Terduga Penyuap Wali Kota Batu Segera Disidang

Jakarta, thetanjungpuratimes.com – Komisi Pemberantasan Korupsi (KPK) melimpahkan proses penyidikan ke tahap penuntutan terhadap Filipus Djap, tersangka pemberi suap dalam kasus tindak pidana korupsi terkait pengadaan barang dan jasa di lingkungan Pemerintah Kota Batu, Jawa Timur, Tahun Anggaran 2017.

“Hari ini dilakukan penyerahan barang bukti dan tersangka Filipus Djap seorang wiraswasta dalam tindak pidana korupsi suap terkait dengan pengadaan barang dan jasa di lingkungan Pemerintah Kota Batu Tahun Anggaran 2017 ke penuntutan,” kata Juru Bicara KPK Febri Diansyah, di Jakarta, Rabu (8/11/2017).

Guna kepentingan persidangan, kata Febri, Filipus mulai Rabu dititipkan penahanannya di Rumah Tahanan Kelas I Madaeng Surabaya untuk menunggu jadwal sidang. Menurut Febri, hingga Rabu total 40 saksi telah diperiksa dalam perkara tersebut.

Unsur saksi itu, antara lain dosen Fakultas Ekonomi Universitas Brawijaya, wakil wali kota Batu atau plt wali kota Batu, komisaris utama PT Agit Perkasa, pegawai PT Dailbana Prima Indonesia, kepala Dinas Pekerjaan Umum Bina Marga, staf Bank Rakyat Indonesia (BRI) Malang, manajemen Hotel Ijen Suites, dan unsur swasta lainnya.

KPK telah menetapkan tiga tersangka dalam kasus tersebut.
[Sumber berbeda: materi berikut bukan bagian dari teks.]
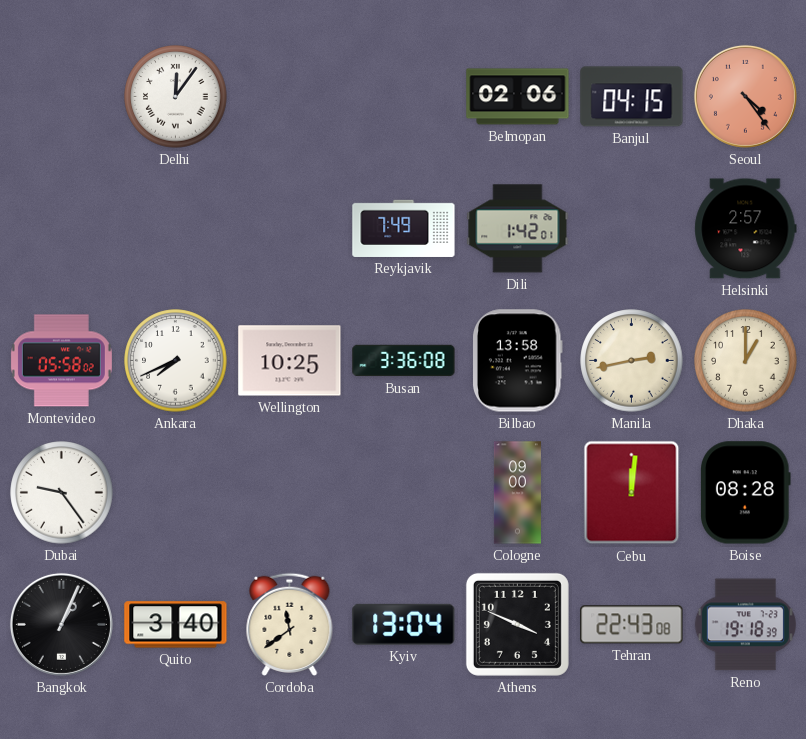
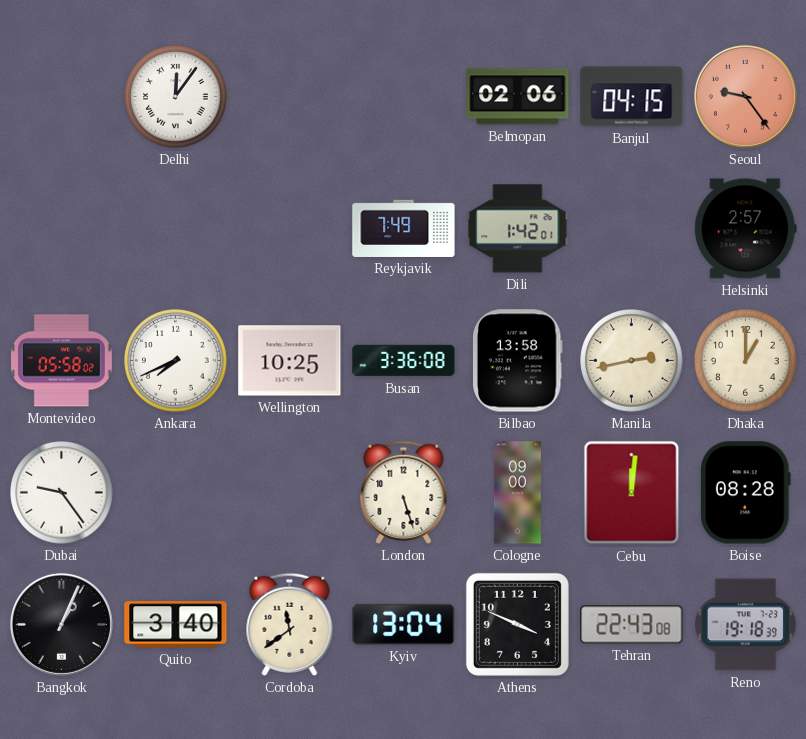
Seoul: 4:24 -> 9:24
London: none -> 5:27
Pihak yang diduga sebagai pihak pemberi yaitu pengusaha Filipus Djap.

Sedangkan diduga sebagai pihak penerima, yakni Wali Kota Batu nonaktif Eddy Rumpoko dan Kepala Bagian Unit Layanan Pengadaan Pemkot Batu Edi Setyawan.

Sebelumnya, dalam Operasi Tangkap Tangan (OTT) terkait kasus itu di Batu pada Sabtu (16/9/2017), tim KPK mengamankan total uang sebesar Rp300 juta.

Diduga pemberian uang terkait fee 10 persen untuk Eddy Rumpoko dari proyek belanja modal dan mesin pengadaan mebeler di Pemkot Batu Tahun Anggaran 2017 yang dimenangkan PT Dailbana Prima dengan nilai proyek Rp5,26 miliar.

Diduga diperuntukkan pada Eddy Rumpoko uang tunai Rp200 juta dari total fee Rp500 juta. Sedangkan Rp300 juta dipotong Filipus Djap untuk melunasi pembayaran mobil Toyota Alphard milik wali kota.

Sedangkan Rp100 juta diduga diberikan Filipus Djap kepada Edi Setyawan sebagai fee untuk panitia pengadaan.

Eddy Rumpoko pun telah mengajukan permohonan praperadilan di Pengadilan Negeri Jakarta Selatan.

Sidang perdana yang sedianya digelar pada Senin (6/11/2017) ditunda hingga Senin (13/11/2017) karena pihak termohon, dalam hal ini KPK, meminta penundaan.